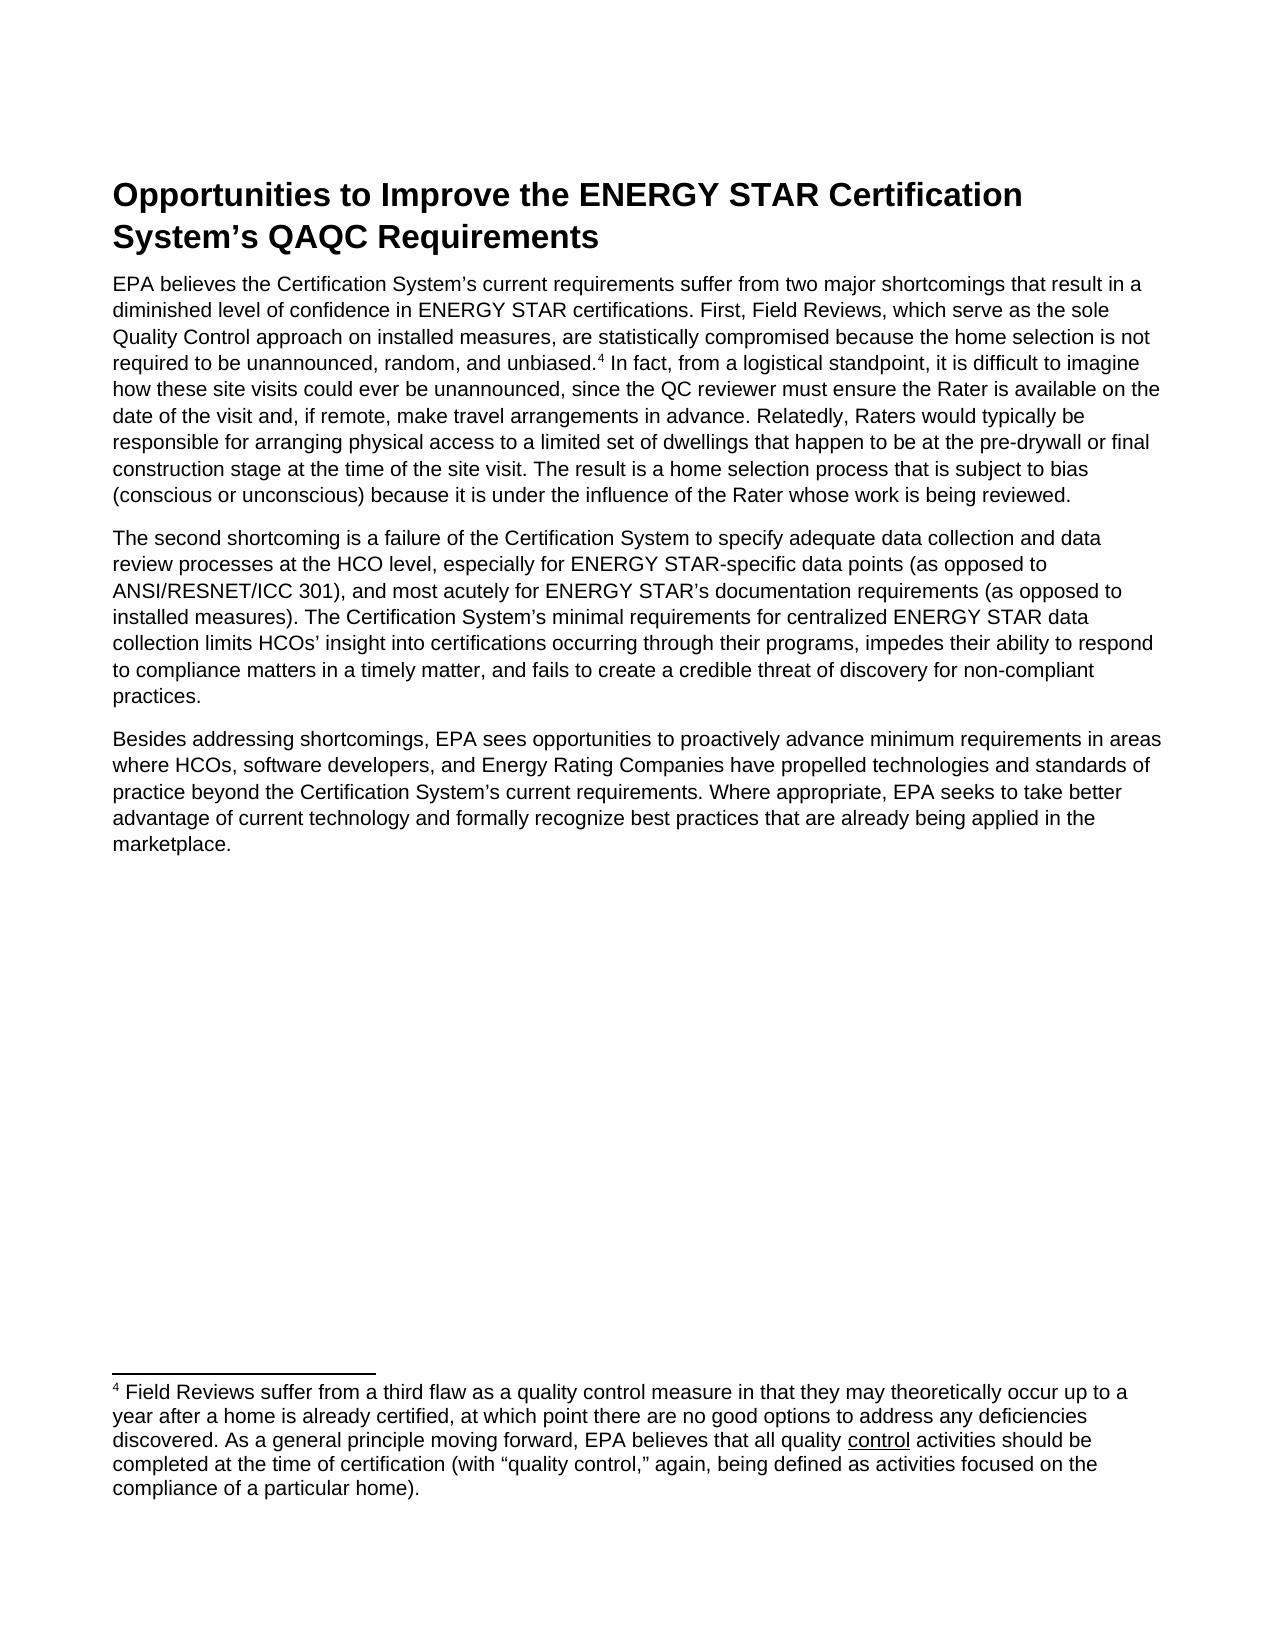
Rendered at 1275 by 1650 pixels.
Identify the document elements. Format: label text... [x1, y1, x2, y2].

text EPA believes the Certification System’s current requirements suffer from two major shortcomings that result in a diminished level of confidence in ENERGY STAR certifications. First, Field Reviews, which serve as the sole Quality Control approach on installed measures, are statistically compromised because the home selection is not required to be unannounced, random, and unbiased. In fact, from a logistical standpoint, it is difficult to imagine how these site visits could ever be unannounced, since the QC reviewer must ensure the Rater is available on the date of the visit and, if remote, make travel arrangements in advance. Relatedly, Raters would typically be responsible for arranging physical access to a limited set of dwellings that happen to be at the pre-drywall or final construction stage at the time of the site visit. The result is a home selection process that is subject to bias (conscious or unconscious) because it is under the influence of the Rater whose work is being reviewed. [112, 272, 1162, 507]
subtitle Opportunities to Improve the ENERGY STAR Certification System’s QAQC Requirements [112, 175, 1162, 256]
text The second shortcoming is a failure of the Certification System to specify adequate data collection and data review processes at the HCO level, especially for ENERGY STAR-specific data points (as opposed to ANSI/RESNET/ICC 301), and most acutely for ENERGY STAR’s documentation requirements (as opposed to installed measures). The Certification System’s minimal requirements for centralized ENERGY STAR data collection limits HCOs’ insight into certifications occurring through their programs, impedes their ability to respond to compliance matters in a timely matter, and fails to create a credible threat of discovery for non-compliant practices. [112, 526, 1162, 708]
text Besides addressing shortcomings, EPA sees opportunities to proactively advance minimum requirements in areas where HCOs, software developers, and Energy Rating Companies have propelled technologies and standards of practice beyond the Certification System’s current requirements. Where appropriate, EPA seeks to take better advantage of current technology and formally recognize best practices that are already being applied in the marketplace. [112, 727, 1162, 856]
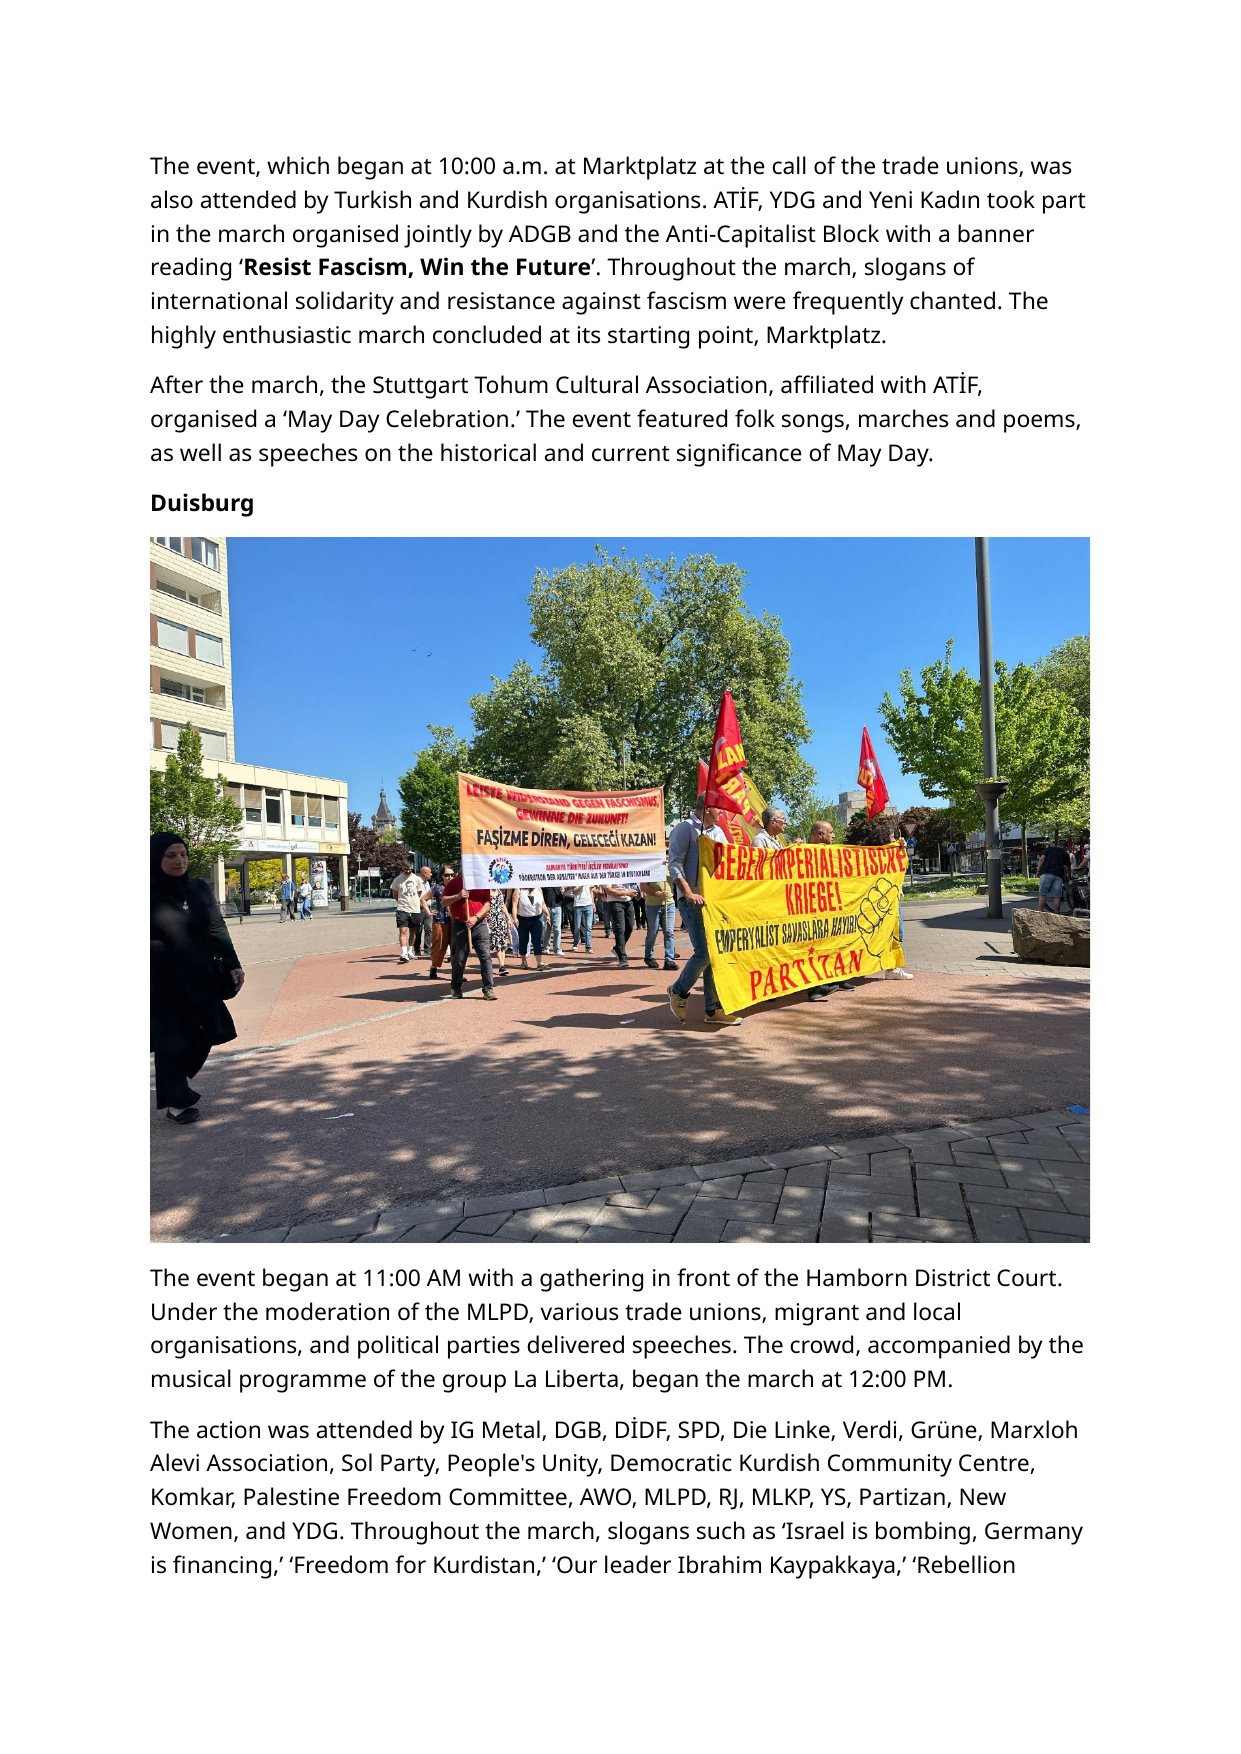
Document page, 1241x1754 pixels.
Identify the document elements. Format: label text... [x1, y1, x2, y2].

text Duisburg [150, 487, 1090, 518]
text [150, 1413, 1090, 1580]
text The event, which began at 10:00 a.m. at Marktplatz at the call of the trade unions, was also attended by Turkish and Kurdish organisations. ATİF, YDG and Yeni Kadın took part in the march organised jointly by ADGB and the Anti-Capitalist Block with a banner reading ‘Resist Fascism, Win the Future’. Throughout the march, slogans of international solidarity and resistance against fascism were frequently chanted. The highly enthusiastic march concluded at its starting point, Marktplatz. [150, 150, 1090, 350]
text The event began at 11:00 AM with a gathering in front of the Hamborn District Court. Under the moderation of the MLPD, various trade unions, migrant and local organisations, and political parties delivered speeches. The crowd, accompanied by the musical programme of the group La Liberta, began the march at 12:00 PM. [150, 1262, 1090, 1394]
picture [150, 537, 1091, 1243]
text After the march, the Stuttgart Tohum Cultural Association, affiliated with ATİF, organised a ‘May Day Celebration.’ The event featured folk songs, marches and poems, as well as speeches on the historical and current significance of May Day. [150, 369, 1090, 468]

..............................

Directive: Select all lines with the word "shortcomings" from the entries above.

Exercise result:
text EPA believes the Certification System’s current requirements suffer from two major shortcomings that result in a diminished level of confidence in ENERGY STAR certifications. First, Field Reviews, which serve as the sole Quality Control approach on installed measures, are statistically compromised because the home selection is not required to be unannounced, random, and unbiased. In fact, from a logistical standpoint, it is difficult to imagine how these site visits could ever be unannounced, since the QC reviewer must ensure the Rater is available on the date of the visit and, if remote, make travel arrangements in advance. Relatedly, Raters would typically be responsible for arranging physical access to a limited set of dwellings that happen to be at the pre-drywall or final construction stage at the time of the site visit. The result is a home selection process that is subject to bias (conscious or unconscious) because it is under the influence of the Rater whose work is being reviewed. [112, 272, 1162, 507]
text Besides addressing shortcomings, EPA sees opportunities to proactively advance minimum requirements in areas where HCOs, software developers, and Energy Rating Companies have propelled technologies and standards of practice beyond the Certification System’s current requirements. Where appropriate, EPA seeks to take better advantage of current technology and formally recognize best practices that are already being applied in the marketplace. [112, 727, 1162, 856]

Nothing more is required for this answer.